Problem requirements: Beginning with the line below that contains "We use cookies" and ending with the line that contains "Don't have an", copy every line exactly. Copy nothing else.
*** Begin section ***
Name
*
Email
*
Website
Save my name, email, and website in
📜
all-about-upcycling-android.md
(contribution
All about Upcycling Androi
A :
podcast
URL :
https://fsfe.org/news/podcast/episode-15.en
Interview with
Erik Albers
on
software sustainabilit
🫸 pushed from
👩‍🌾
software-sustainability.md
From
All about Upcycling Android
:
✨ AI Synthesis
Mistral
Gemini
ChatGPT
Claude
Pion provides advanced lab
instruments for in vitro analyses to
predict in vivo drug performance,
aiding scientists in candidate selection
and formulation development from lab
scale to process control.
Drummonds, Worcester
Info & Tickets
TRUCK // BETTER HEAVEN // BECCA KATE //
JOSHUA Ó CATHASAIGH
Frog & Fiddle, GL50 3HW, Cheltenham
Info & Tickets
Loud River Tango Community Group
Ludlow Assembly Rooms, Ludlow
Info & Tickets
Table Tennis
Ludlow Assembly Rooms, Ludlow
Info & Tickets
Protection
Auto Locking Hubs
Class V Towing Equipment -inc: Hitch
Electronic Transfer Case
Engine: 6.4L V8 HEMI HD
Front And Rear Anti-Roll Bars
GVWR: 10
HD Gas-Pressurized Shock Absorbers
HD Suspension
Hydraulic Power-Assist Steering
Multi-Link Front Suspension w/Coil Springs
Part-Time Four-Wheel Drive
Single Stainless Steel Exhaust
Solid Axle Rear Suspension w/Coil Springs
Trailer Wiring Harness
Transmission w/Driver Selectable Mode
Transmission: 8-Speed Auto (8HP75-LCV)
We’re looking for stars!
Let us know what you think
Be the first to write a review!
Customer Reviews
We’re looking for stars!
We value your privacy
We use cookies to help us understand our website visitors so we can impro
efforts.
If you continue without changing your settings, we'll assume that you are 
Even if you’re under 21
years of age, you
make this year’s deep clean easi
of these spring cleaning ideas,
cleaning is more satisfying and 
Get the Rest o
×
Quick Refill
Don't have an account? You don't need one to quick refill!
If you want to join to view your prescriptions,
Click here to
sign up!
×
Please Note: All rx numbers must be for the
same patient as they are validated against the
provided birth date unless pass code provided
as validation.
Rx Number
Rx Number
*** End section ***
Exercise solution:
We use cookies to help us understand our website visitors so we can impro
efforts.
If you continue without changing your settings, we'll assume that you are 
Even if you’re under 21
years of age, you
make this year’s deep clean easi
of these spring cleaning ideas,
cleaning is more satisfying and 
Get the Rest o
×
Quick Refill
Don't have an account? You don't need one to quick refill!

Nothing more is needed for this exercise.